* [Prompt]
In the entries below, which lines run from the one containing "10: (332, 489, 10.78)" to the one containing "24: (123, 351, 47.47)"? Copy exactly those lines, ends included, and no others.

* [Saved data entries]
○ ○ ○ ○ ○ ○ ○

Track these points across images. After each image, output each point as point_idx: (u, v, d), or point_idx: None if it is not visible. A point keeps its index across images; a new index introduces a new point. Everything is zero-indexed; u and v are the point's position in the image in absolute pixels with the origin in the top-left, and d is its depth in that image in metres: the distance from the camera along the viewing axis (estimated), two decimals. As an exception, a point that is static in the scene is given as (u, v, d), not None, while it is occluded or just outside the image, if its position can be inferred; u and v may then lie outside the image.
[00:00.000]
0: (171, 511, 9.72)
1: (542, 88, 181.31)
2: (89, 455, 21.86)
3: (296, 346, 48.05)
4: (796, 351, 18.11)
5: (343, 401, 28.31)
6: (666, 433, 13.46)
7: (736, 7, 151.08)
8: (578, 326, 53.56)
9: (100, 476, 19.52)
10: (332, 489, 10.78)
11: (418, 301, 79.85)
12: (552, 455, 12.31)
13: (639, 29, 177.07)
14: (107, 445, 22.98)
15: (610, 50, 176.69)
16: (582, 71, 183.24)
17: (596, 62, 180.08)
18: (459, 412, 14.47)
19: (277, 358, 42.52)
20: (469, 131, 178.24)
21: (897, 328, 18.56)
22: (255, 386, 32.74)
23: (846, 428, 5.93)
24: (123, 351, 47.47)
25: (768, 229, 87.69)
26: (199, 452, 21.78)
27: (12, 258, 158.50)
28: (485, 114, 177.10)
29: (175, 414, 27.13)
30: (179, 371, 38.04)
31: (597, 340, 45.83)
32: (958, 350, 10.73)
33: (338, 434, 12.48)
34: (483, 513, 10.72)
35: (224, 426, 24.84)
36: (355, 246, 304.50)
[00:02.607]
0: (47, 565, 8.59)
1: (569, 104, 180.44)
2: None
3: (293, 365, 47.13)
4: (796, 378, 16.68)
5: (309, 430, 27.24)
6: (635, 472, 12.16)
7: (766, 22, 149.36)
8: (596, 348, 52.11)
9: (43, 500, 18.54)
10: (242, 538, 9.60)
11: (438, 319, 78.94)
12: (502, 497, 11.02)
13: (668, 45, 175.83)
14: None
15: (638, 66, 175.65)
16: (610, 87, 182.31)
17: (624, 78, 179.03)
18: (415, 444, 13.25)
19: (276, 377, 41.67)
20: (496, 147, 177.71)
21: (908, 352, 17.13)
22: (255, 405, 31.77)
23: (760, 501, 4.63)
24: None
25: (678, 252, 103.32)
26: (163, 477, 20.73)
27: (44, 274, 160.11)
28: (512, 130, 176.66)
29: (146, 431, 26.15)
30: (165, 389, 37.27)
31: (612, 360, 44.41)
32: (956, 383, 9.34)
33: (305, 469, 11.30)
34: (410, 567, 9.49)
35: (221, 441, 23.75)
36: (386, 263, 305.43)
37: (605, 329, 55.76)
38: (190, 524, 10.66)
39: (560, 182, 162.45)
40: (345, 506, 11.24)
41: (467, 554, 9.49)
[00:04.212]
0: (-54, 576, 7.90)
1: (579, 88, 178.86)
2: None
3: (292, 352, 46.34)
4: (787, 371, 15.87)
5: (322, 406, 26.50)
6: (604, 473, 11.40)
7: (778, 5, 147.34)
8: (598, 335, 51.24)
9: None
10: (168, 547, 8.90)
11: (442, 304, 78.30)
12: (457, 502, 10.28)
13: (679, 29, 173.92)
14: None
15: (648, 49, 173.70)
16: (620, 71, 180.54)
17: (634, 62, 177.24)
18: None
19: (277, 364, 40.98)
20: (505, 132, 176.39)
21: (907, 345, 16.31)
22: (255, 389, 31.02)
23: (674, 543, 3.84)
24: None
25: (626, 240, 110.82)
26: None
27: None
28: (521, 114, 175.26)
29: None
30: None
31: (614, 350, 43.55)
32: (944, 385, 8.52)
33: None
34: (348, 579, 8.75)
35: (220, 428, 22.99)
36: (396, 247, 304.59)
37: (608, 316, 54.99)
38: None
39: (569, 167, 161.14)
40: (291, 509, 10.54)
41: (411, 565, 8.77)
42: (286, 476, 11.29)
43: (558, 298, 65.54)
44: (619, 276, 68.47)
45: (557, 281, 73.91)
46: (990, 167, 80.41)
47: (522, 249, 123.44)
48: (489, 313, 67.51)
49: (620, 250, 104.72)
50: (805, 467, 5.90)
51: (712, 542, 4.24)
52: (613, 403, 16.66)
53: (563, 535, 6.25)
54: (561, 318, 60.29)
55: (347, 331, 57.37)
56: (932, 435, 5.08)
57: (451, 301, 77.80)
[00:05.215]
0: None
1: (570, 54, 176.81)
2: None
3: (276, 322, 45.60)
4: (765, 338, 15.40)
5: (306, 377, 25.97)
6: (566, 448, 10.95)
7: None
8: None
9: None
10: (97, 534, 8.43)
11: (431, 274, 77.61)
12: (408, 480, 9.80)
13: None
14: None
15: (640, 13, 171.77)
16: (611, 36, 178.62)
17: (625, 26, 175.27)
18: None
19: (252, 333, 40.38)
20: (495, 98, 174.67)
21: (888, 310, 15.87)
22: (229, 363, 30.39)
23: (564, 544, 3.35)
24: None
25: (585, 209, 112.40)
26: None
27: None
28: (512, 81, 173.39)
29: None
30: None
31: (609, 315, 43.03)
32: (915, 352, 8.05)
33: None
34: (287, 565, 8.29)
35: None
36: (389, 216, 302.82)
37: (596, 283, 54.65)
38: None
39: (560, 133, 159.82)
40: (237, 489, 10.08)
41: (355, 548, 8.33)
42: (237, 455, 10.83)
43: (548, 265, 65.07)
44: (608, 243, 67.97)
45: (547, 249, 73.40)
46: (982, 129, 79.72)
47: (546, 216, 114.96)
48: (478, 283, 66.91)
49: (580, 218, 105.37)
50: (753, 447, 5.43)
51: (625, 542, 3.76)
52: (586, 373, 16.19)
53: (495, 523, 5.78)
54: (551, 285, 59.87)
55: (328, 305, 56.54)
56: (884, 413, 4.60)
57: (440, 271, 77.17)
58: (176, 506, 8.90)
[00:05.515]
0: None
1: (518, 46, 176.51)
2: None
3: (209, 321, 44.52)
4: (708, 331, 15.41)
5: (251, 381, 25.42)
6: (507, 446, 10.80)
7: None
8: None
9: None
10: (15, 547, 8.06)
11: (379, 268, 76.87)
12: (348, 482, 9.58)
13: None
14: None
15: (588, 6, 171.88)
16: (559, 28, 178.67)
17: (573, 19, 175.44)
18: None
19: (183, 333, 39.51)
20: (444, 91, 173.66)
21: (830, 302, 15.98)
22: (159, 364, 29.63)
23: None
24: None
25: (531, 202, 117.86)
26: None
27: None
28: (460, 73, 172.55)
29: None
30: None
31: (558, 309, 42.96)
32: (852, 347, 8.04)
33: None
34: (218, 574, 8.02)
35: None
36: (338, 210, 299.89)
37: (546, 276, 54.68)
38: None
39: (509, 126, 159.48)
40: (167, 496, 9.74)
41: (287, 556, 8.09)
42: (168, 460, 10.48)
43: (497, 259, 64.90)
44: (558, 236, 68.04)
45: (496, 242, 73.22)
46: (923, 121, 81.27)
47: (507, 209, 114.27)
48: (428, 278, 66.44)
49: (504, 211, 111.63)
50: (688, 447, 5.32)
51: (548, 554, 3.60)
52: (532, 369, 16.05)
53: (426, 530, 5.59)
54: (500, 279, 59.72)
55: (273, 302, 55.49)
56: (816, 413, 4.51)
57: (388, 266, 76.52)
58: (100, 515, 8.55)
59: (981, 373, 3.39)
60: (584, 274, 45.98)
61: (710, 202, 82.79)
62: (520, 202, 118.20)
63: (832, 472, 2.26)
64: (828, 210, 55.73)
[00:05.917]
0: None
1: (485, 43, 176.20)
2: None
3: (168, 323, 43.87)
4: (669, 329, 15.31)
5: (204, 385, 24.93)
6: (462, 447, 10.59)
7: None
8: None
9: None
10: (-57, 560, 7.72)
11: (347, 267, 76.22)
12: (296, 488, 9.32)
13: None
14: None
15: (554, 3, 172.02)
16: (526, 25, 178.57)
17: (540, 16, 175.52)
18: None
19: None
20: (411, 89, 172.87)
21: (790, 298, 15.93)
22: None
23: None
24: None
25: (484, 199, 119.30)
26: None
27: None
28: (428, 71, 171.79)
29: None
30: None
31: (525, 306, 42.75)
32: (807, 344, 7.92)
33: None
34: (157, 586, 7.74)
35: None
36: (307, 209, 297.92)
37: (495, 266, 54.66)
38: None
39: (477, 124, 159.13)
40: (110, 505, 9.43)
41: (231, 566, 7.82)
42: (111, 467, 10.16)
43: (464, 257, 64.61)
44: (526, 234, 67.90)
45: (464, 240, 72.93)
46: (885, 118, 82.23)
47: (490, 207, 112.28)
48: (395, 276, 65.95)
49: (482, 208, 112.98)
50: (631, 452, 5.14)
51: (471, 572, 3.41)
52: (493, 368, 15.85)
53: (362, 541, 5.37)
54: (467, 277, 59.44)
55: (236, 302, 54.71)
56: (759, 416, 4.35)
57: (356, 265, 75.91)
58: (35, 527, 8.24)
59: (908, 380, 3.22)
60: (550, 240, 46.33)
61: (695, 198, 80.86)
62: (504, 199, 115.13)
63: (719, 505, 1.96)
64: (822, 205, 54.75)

○ ○ ○ ○ ○ ○ ○

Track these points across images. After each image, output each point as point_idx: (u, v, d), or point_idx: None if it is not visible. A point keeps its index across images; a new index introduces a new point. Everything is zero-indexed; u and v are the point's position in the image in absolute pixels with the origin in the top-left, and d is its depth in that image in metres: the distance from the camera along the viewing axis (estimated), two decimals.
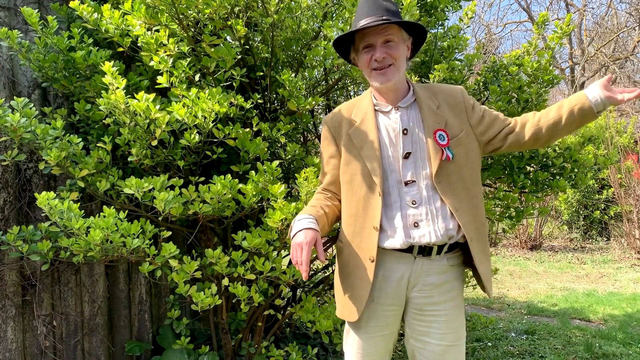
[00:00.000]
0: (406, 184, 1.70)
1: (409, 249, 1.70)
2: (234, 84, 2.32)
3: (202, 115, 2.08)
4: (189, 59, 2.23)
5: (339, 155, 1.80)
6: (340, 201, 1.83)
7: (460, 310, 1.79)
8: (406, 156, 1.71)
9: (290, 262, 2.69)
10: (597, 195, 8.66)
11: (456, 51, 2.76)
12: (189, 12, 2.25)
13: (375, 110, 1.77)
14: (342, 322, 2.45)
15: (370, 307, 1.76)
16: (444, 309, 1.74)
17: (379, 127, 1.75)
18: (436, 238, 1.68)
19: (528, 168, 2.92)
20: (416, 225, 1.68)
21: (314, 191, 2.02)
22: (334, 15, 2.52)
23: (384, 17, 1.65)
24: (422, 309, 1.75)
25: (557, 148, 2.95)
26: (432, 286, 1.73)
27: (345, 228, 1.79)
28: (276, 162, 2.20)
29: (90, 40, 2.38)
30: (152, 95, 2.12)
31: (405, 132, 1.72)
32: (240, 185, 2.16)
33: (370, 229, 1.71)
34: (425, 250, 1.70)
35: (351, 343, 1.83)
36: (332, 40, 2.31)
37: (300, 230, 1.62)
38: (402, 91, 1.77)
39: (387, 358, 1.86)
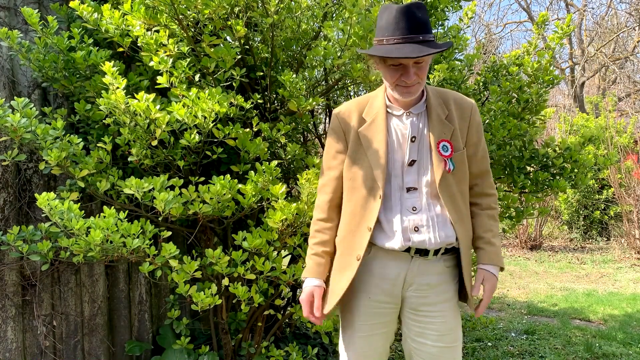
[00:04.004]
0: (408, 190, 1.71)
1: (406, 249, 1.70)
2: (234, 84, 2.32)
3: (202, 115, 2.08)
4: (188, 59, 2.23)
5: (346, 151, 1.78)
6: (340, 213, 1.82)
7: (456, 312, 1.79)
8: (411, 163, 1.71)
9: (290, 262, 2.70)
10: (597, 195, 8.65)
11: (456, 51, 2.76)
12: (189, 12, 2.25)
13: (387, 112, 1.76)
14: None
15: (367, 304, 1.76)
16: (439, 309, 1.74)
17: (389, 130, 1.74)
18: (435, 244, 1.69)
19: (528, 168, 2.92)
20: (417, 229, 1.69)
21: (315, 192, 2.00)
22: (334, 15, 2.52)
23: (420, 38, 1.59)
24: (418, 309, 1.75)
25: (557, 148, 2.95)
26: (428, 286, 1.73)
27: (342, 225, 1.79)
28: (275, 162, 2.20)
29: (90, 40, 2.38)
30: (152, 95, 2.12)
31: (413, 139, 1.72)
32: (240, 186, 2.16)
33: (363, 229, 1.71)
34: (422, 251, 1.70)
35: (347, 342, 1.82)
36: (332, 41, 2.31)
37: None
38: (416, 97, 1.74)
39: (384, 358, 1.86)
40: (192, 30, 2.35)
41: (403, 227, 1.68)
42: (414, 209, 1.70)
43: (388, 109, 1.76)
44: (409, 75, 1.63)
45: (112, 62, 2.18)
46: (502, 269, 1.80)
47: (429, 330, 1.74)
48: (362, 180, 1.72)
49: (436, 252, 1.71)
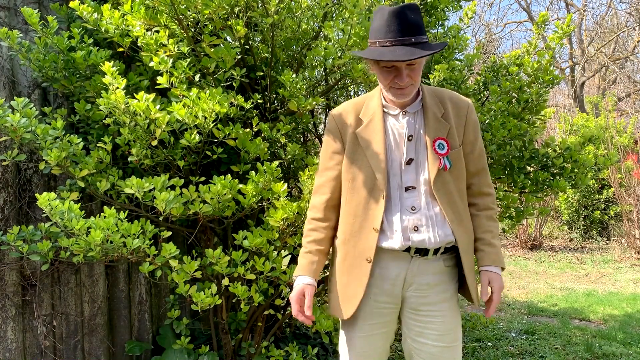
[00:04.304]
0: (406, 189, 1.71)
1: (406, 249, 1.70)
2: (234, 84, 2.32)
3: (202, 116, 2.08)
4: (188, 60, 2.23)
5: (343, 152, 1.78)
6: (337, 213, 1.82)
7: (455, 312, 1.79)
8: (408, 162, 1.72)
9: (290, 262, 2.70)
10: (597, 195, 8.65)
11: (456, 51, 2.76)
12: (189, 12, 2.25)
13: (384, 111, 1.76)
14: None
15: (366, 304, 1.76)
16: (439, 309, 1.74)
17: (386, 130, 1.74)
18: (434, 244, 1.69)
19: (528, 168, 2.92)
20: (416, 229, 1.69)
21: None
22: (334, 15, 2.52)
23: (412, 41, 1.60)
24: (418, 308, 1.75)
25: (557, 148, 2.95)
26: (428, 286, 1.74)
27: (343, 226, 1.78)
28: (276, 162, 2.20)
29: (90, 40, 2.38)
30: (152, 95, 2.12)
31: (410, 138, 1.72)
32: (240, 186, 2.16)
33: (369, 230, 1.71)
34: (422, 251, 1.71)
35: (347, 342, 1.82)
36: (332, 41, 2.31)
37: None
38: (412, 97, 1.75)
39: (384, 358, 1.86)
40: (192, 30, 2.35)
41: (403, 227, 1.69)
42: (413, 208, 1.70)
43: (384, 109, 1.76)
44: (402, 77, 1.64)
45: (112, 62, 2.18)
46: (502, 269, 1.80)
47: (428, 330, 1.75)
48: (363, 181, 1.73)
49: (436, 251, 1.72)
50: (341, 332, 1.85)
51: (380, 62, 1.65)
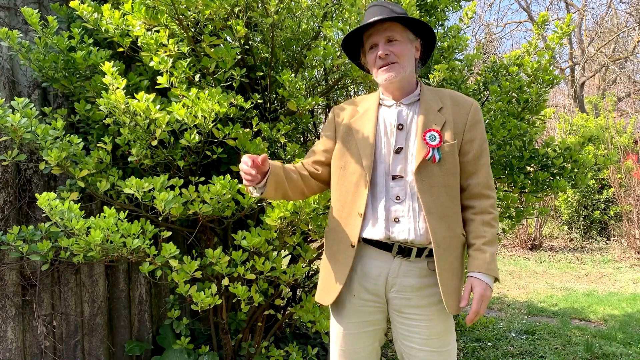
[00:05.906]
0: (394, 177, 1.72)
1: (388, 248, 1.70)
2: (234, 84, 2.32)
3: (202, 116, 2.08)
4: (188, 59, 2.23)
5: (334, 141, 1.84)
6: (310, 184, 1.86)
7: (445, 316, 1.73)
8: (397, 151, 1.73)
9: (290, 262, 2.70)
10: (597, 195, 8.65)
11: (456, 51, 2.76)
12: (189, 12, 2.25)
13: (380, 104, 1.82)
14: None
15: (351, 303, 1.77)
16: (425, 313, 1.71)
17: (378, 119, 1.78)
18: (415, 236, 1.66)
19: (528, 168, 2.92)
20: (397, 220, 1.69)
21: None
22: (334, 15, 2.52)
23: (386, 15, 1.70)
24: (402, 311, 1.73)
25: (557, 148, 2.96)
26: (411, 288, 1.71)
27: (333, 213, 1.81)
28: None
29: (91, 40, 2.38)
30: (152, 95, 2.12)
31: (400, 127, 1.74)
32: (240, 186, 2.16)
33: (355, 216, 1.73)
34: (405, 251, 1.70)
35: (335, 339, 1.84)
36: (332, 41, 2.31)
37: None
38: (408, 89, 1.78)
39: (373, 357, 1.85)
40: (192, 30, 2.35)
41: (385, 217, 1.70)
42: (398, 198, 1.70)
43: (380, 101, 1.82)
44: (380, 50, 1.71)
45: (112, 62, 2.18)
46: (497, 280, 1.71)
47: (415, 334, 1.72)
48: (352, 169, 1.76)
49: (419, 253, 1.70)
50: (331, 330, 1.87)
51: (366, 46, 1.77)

○ ○ ○ ○ ○ ○ ○

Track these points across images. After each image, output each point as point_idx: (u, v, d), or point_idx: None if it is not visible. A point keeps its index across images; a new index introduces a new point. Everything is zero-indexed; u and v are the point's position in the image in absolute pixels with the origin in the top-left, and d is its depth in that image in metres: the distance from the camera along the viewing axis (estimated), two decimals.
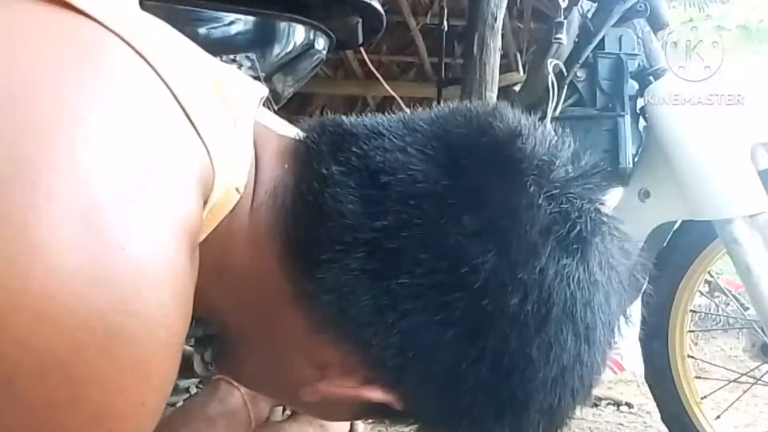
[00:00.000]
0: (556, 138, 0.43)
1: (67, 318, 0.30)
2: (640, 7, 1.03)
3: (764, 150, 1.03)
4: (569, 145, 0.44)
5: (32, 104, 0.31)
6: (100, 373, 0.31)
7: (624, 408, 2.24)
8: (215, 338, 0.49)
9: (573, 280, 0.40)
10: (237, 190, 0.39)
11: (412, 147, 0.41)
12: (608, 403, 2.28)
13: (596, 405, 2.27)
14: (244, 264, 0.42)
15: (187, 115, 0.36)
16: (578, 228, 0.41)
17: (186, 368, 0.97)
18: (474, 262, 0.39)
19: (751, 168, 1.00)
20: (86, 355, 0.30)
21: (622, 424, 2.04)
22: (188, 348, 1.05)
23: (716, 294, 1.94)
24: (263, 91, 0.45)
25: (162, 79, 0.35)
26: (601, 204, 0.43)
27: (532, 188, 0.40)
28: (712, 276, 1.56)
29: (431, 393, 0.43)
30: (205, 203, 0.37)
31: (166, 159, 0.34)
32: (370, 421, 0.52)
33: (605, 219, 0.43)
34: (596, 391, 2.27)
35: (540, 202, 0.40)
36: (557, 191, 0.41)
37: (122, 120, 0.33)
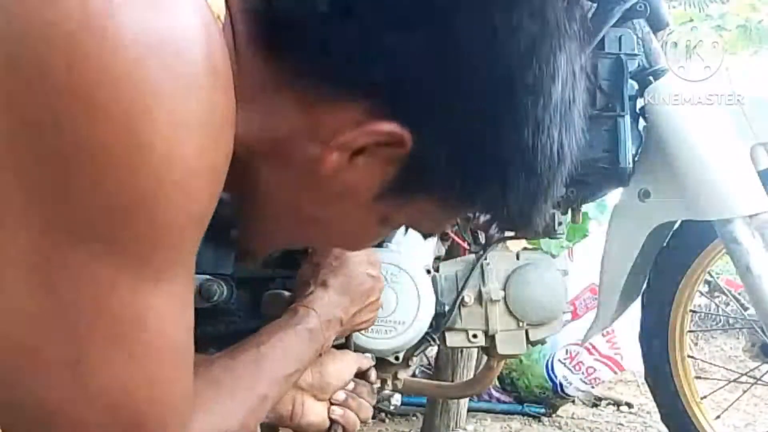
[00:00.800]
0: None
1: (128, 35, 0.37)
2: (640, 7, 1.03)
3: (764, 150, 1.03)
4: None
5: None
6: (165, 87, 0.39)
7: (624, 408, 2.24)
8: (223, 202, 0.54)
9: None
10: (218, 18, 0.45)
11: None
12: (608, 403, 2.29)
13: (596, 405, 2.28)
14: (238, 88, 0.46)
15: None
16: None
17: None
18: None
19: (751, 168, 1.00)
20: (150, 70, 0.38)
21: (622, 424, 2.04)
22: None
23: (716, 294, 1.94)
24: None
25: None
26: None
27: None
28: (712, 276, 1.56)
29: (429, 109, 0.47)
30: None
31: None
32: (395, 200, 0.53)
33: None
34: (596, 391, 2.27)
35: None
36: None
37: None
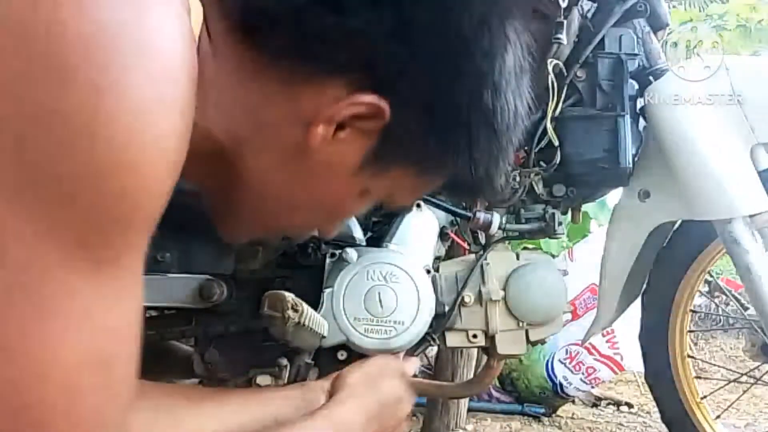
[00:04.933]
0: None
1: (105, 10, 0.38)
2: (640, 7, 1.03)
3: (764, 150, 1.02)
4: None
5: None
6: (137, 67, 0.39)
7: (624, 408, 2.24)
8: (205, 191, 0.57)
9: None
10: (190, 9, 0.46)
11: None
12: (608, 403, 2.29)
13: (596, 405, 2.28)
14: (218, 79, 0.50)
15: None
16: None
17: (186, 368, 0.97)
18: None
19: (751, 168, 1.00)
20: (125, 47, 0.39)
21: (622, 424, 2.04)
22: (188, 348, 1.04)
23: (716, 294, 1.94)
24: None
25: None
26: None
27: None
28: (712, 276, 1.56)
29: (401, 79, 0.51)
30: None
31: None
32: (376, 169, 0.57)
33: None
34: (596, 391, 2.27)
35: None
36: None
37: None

○ ○ ○ ○ ○ ○ ○

* [Exercise answer]
10: (332, 489, 10.78)
11: (418, 301, 79.85)
12: (552, 455, 12.31)
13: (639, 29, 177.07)
14: (107, 445, 22.98)
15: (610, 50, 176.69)
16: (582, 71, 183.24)
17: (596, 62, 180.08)
18: (459, 412, 14.47)
19: (277, 358, 42.52)
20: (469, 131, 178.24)
21: (897, 328, 18.56)
22: (255, 386, 32.74)
23: (846, 428, 5.93)
24: (123, 351, 47.47)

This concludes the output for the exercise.